• PROBLEM DETAILS
Word for word, restate every line of the listing that follows.

• MATERIAL FOR THIS EXERCISE
- Opening Delimiter -

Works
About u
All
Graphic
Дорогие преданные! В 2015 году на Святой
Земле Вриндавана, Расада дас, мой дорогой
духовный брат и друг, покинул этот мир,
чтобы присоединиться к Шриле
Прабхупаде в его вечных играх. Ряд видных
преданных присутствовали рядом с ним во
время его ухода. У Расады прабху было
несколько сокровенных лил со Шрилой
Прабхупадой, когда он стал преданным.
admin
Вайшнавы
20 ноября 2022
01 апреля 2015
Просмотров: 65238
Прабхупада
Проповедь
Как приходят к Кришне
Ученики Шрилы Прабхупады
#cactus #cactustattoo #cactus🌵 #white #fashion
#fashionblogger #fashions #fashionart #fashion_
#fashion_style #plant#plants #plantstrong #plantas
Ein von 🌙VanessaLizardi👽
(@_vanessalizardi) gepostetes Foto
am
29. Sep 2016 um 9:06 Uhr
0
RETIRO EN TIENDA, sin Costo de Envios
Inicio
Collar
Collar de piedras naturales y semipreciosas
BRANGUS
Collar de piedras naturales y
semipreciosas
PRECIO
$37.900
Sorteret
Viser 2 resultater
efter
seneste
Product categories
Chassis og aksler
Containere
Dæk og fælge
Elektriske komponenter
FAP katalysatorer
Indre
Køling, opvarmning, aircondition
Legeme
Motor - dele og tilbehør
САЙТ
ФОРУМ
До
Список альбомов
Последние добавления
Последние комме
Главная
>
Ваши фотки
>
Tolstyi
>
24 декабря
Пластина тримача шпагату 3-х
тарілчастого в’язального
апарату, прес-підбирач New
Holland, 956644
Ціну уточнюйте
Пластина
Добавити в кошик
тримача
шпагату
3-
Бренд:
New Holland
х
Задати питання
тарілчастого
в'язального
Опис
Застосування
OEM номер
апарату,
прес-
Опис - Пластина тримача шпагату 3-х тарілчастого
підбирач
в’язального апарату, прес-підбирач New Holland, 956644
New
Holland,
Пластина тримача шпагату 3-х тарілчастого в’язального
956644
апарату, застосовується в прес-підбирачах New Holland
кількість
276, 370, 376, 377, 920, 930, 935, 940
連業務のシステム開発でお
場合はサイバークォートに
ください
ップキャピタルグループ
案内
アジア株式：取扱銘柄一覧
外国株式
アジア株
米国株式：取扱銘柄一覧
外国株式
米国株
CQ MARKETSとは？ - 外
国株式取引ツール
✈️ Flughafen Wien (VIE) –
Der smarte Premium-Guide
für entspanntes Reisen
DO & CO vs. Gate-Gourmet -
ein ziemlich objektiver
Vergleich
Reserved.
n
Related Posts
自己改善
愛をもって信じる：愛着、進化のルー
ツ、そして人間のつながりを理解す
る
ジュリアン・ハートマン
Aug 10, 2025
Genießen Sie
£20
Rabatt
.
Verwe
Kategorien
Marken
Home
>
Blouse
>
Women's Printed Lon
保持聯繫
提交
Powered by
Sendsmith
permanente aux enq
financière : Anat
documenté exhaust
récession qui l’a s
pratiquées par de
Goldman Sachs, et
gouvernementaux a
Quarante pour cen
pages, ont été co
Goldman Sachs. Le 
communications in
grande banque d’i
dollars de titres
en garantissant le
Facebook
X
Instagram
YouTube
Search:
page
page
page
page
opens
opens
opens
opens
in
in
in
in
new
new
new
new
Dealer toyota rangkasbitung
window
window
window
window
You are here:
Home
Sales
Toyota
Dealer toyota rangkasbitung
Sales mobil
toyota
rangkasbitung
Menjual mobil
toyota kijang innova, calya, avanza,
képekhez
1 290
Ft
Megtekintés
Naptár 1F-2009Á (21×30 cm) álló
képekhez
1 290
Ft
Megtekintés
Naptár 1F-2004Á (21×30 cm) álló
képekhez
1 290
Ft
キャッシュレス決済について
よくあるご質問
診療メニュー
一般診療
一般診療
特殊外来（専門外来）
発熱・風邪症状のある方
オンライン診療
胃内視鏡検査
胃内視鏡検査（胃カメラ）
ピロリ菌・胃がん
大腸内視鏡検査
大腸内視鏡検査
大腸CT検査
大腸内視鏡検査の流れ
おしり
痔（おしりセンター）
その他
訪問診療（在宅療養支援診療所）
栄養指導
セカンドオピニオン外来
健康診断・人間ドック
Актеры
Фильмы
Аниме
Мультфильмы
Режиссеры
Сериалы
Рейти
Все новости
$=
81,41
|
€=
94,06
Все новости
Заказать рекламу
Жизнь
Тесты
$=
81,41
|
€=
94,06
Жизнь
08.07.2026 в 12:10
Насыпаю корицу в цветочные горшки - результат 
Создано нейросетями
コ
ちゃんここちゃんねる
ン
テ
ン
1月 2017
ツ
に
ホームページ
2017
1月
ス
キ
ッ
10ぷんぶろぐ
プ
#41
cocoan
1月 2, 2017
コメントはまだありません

- Closing Delimiter -

• WRITTEN REPLY
Works
About u
All
Graphic
Дорогие преданные! В 2015 году на Святой
Земле Вриндавана, Расада дас, мой дорогой
духовный брат и друг, покинул этот мир,
чтобы присоединиться к Шриле
Прабхупаде в его вечных играх. Ряд видных
преданных присутствовали рядом с ним во
время его ухода. У Расады прабху было
несколько сокровенных лил со Шрилой
Прабхупадой, когда он стал преданным.
admin
Вайшнавы
20 ноября 2022
01 апреля 2015
Просмотров: 65238
Прабхупада
Проповедь
Как приходят к Кришне
Ученики Шрилы Прабхупады
#cactus #cactustattoo #cactus🌵 #white #fashion
#fashionblogger #fashions #fashionart #fashion_
#fashion_style #plant#plants #plantstrong #plantas
Ein von 🌙VanessaLizardi👽
(@_vanessalizardi) gepostetes Foto
am
29. Sep 2016 um 9:06 Uhr
0
RETIRO EN TIENDA, sin Costo de Envios
Inicio
Collar
Collar de piedras naturales y semipreciosas
BRANGUS
Collar de piedras naturales y
semipreciosas
PRECIO
$37.900
Sorteret
Viser 2 resultater
efter
seneste
Product categories
Chassis og aksler
Containere
Dæk og fælge
Elektriske komponenter
FAP katalysatorer
Indre
Køling, opvarmning, aircondition
Legeme
Motor - dele og tilbehør
САЙТ
ФОРУМ
До
Список альбомов
Последние добавления
Последние комме
Главная
>
Ваши фотки
>
Tolstyi
>
24 декабря
Пластина тримача шпагату 3-х
тарілчастого в’язального
апарату, прес-підбирач New
Holland, 956644
Ціну уточнюйте
Пластина
Добавити в кошик
тримача
шпагату
3-
Бренд:
New Holland
х
Задати питання
тарілчастого
в'язального
Опис
Застосування
OEM номер
апарату,
прес-
Опис - Пластина тримача шпагату 3-х тарілчастого
підбирач
в’язального апарату, прес-підбирач New Holland, 956644
New
Holland,
Пластина тримача шпагату 3-х тарілчастого в’язального
956644
апарату, застосовується в прес-підбирачах New Holland
кількість
276, 370, 376, 377, 920, 930, 935, 940
連業務のシステム開発でお
場合はサイバークォートに
ください
ップキャピタルグループ
案内
アジア株式：取扱銘柄一覧
外国株式
アジア株
米国株式：取扱銘柄一覧
外国株式
米国株
CQ MARKETSとは？ - 外
国株式取引ツール
✈️ Flughafen Wien (VIE) –
Der smarte Premium-Guide
für entspanntes Reisen
DO & CO vs. Gate-Gourmet -
ein ziemlich objektiver
Vergleich
Reserved.
n
Related Posts
自己改善
愛をもって信じる：愛着、進化のルー
ツ、そして人間のつながりを理解す
る
ジュリアン・ハートマン
Aug 10, 2025
Genießen Sie
£20
Rabatt
.
Verwe
Kategorien
Marken
Home
>
Blouse
>
Women's Printed Lon
保持聯繫
提交
Powered by
Sendsmith
permanente aux enq
financière : Anat
documenté exhaust
récession qui l’a s
pratiquées par de
Goldman Sachs, et
gouvernementaux a
Quarante pour cen
pages, ont été co
Goldman Sachs. Le 
communications in
grande banque d’i
dollars de titres
en garantissant le
Facebook
X
Instagram
YouTube
Search:
page
page
page
page
opens
opens
opens
opens
in
in
in
in
new
new
new
new
Dealer toyota rangkasbitung
window
window
window
window
You are here:
Home
Sales
Toyota
Dealer toyota rangkasbitung
Sales mobil
toyota
rangkasbitung
Menjual mobil
toyota kijang innova, calya, avanza,
képekhez
1 290
Ft
Megtekintés
Naptár 1F-2009Á (21×30 cm) álló
képekhez
1 290
Ft
Megtekintés
Naptár 1F-2004Á (21×30 cm) álló
képekhez
1 290
Ft
キャッシュレス決済について
よくあるご質問
診療メニュー
一般診療
一般診療
特殊外来（専門外来）
発熱・風邪症状のある方
オンライン診療
胃内視鏡検査
胃内視鏡検査（胃カメラ）
ピロリ菌・胃がん
大腸内視鏡検査
大腸内視鏡検査
大腸CT検査
大腸内視鏡検査の流れ
おしり
痔（おしりセンター）
その他
訪問診療（在宅療養支援診療所）
栄養指導
セカンドオピニオン外来
健康診断・人間ドック
Актеры
Фильмы
Аниме
Мультфильмы
Режиссеры
Сериалы
Рейти
Все новости
$=
81,41
|
€=
94,06
Все новости
Заказать рекламу
Жизнь
Тесты
$=
81,41
|
€=
94,06
Жизнь
08.07.2026 в 12:10
Насыпаю корицу в цветочные горшки - результат 
Создано нейросетями
コ
ちゃんここちゃんねる
ン
テ
ン
1月 2017
ツ
に
ホームページ
2017
1月
ス
キ
ッ
10ぷんぶろぐ
プ
#41
cocoan
1月 2, 2017
コメントはまだありません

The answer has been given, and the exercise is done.